- _Task to complete_: What is the count of lines in the data that hold the string "root"? State the number alone.

- _Entries shown_:
_ _ _ _ _ _ _

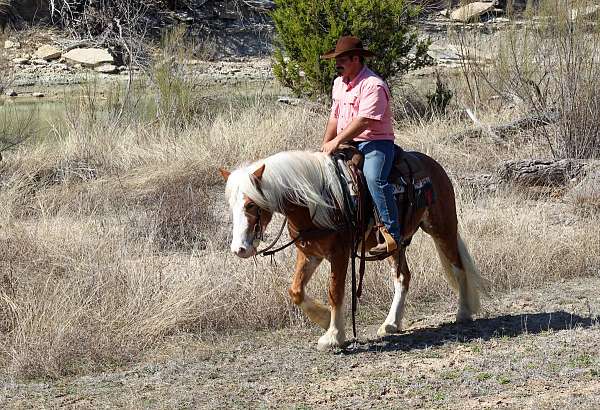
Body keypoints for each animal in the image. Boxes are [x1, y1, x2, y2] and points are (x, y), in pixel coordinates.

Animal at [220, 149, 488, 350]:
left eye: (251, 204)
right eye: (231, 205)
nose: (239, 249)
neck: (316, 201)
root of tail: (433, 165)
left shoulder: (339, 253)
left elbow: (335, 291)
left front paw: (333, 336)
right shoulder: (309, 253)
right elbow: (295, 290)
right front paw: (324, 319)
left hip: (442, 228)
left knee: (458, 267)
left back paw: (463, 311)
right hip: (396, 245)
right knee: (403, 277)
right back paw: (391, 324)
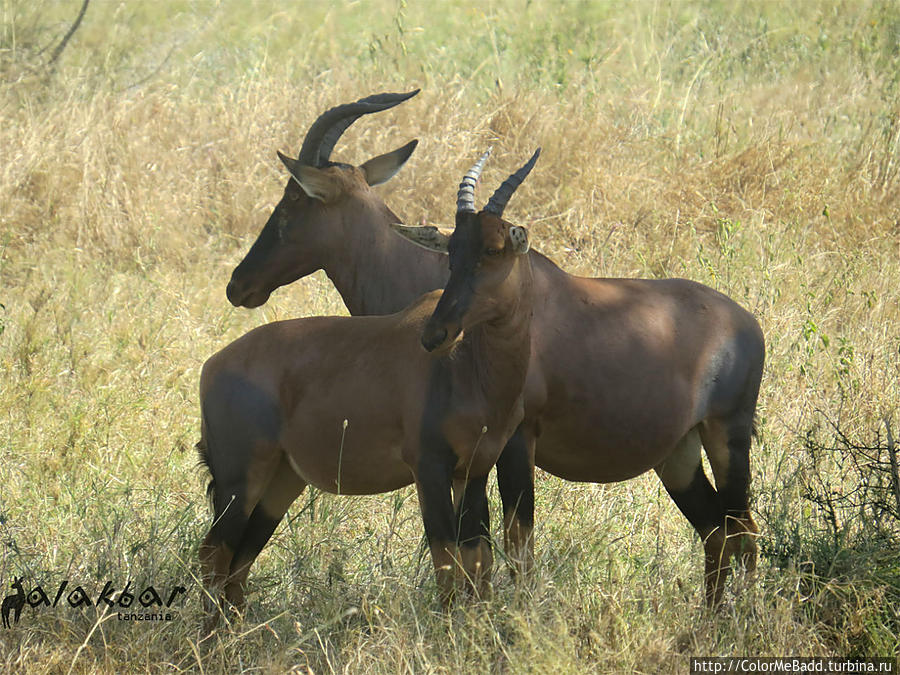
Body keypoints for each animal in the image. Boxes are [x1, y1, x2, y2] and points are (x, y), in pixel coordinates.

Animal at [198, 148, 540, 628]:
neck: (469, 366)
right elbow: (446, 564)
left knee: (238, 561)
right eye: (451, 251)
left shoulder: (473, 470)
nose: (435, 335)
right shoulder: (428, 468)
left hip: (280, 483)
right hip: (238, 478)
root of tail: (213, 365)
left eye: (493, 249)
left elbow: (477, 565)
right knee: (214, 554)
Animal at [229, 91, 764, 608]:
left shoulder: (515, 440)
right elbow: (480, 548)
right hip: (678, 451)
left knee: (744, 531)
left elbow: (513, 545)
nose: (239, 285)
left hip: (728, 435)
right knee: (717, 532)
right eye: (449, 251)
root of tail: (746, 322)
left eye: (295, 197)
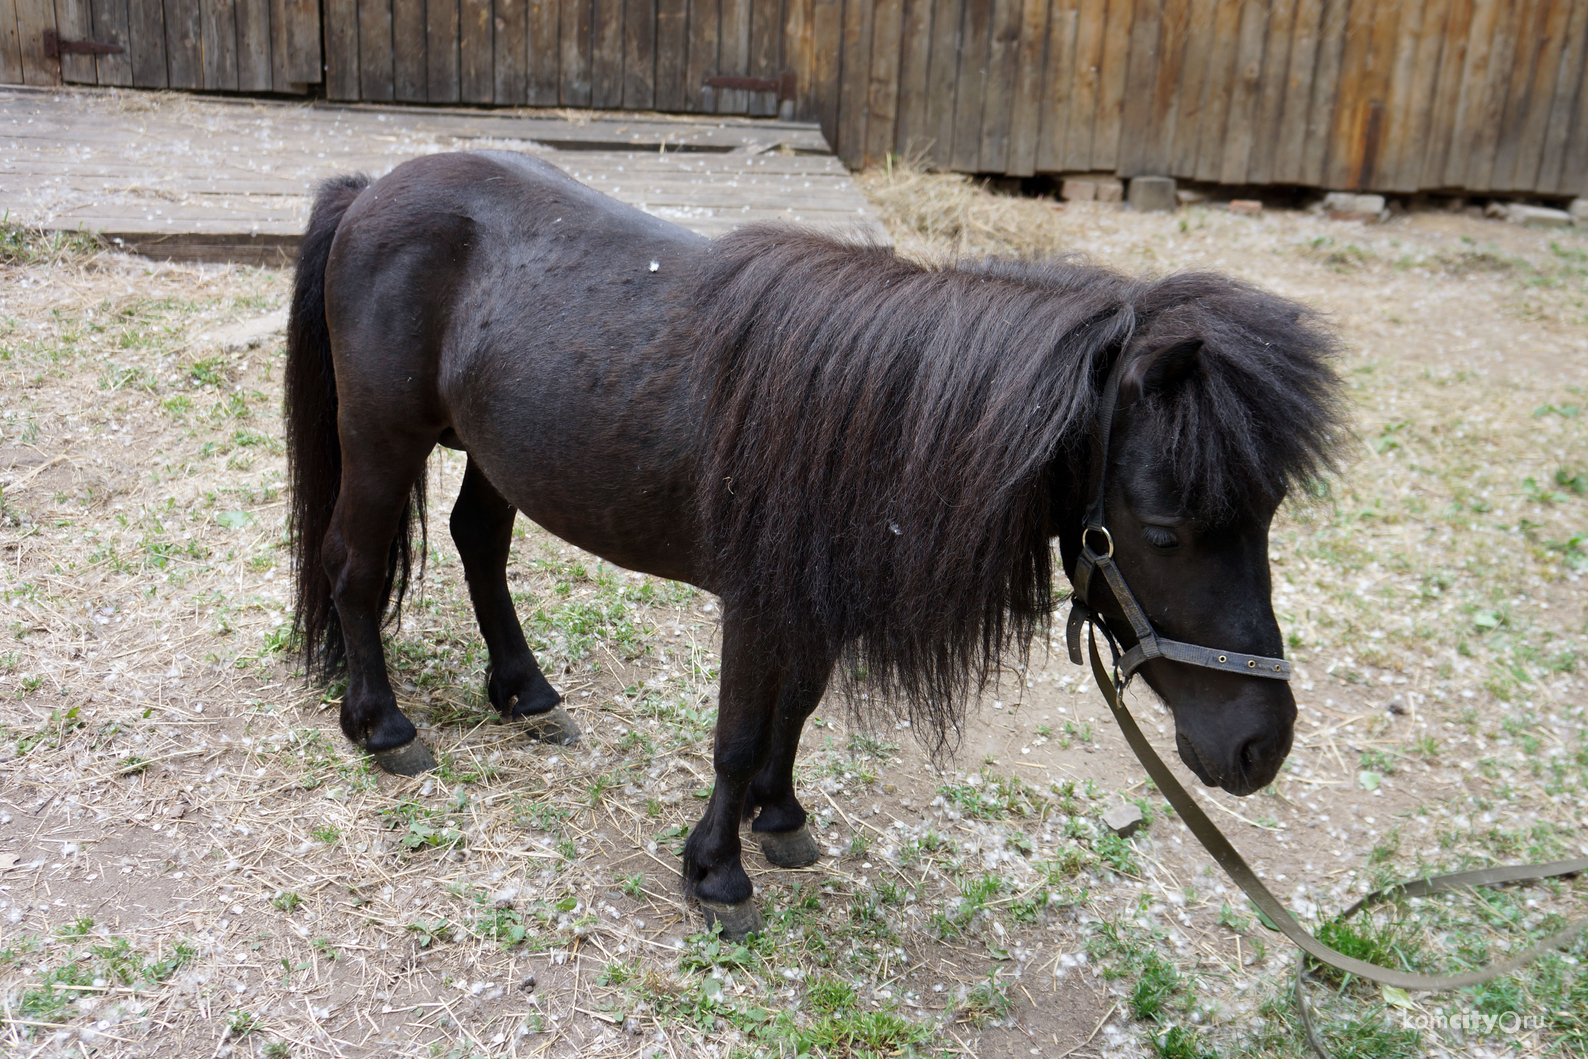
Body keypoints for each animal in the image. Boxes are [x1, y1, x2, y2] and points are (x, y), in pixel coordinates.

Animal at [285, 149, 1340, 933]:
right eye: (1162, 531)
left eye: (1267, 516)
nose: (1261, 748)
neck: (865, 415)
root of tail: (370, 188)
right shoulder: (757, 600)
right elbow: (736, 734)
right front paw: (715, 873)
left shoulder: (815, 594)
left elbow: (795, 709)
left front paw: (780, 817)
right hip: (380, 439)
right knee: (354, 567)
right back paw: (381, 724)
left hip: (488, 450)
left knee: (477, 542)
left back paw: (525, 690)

_ _ _ _ _ _ _

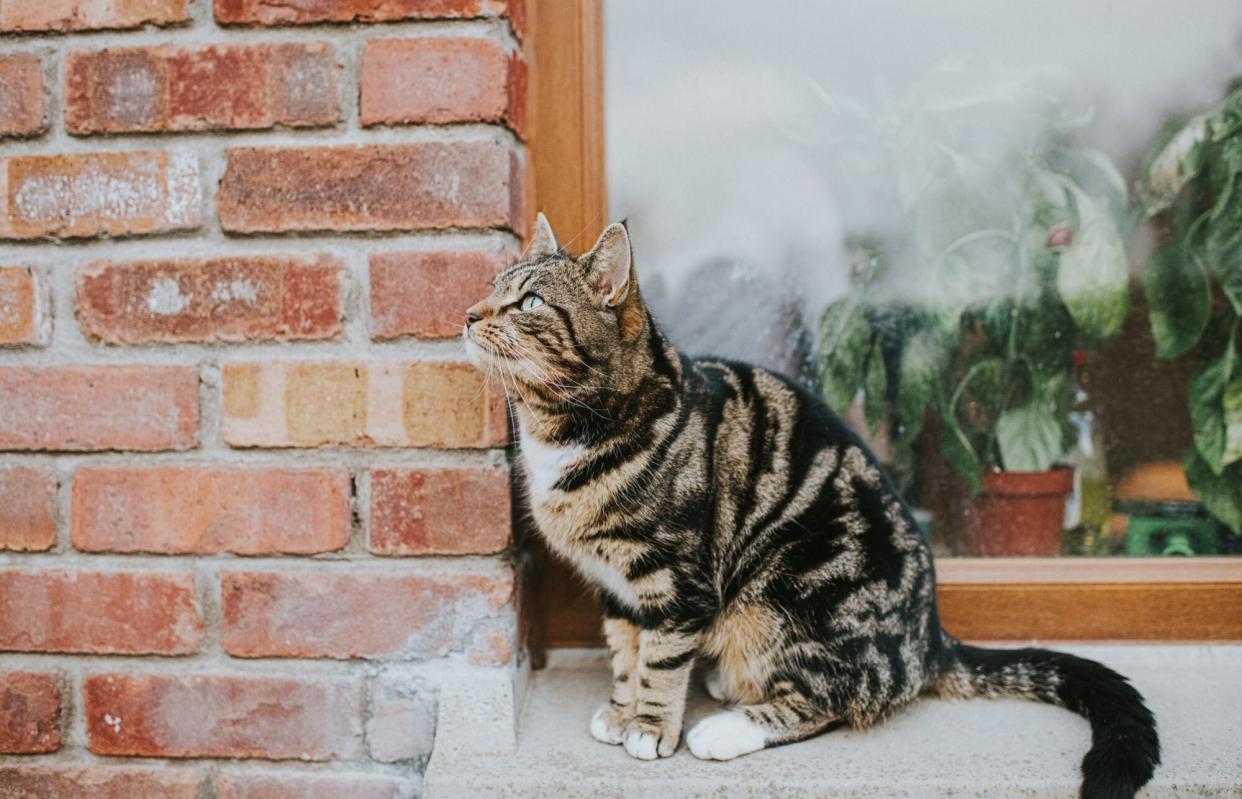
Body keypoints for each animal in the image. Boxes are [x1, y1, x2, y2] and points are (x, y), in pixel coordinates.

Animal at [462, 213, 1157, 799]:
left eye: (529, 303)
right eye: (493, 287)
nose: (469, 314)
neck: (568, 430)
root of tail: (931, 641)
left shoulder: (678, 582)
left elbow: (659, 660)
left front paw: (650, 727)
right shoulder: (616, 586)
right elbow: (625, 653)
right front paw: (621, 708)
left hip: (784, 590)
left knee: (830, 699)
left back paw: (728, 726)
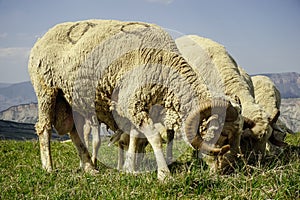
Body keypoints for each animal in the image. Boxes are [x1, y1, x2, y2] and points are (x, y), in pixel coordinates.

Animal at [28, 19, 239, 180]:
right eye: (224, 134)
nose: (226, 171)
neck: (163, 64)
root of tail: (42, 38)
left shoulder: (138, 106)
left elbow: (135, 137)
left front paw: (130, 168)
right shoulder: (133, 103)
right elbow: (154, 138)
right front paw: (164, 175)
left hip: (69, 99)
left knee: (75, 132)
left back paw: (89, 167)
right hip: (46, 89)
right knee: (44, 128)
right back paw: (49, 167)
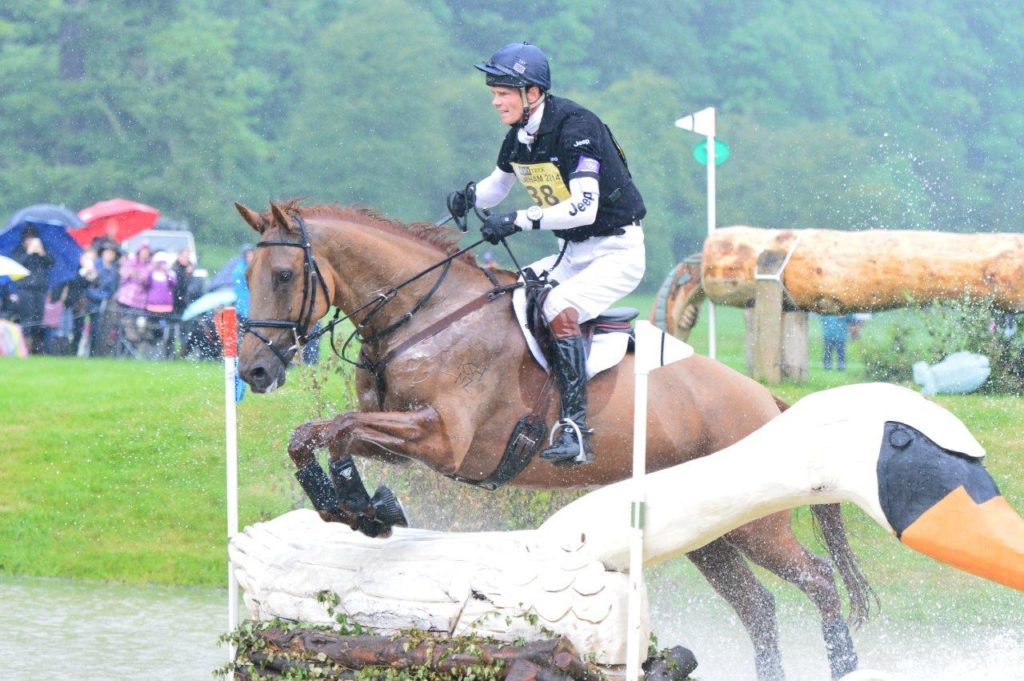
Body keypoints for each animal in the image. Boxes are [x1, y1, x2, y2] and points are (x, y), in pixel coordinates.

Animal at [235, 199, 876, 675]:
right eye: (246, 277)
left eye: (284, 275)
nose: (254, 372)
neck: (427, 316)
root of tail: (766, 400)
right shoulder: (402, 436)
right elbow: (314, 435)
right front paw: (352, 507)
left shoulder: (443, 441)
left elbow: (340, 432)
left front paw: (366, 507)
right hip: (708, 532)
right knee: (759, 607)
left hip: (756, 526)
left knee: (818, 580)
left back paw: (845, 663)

_ _ _ _ _ _ _

- _Output_: 7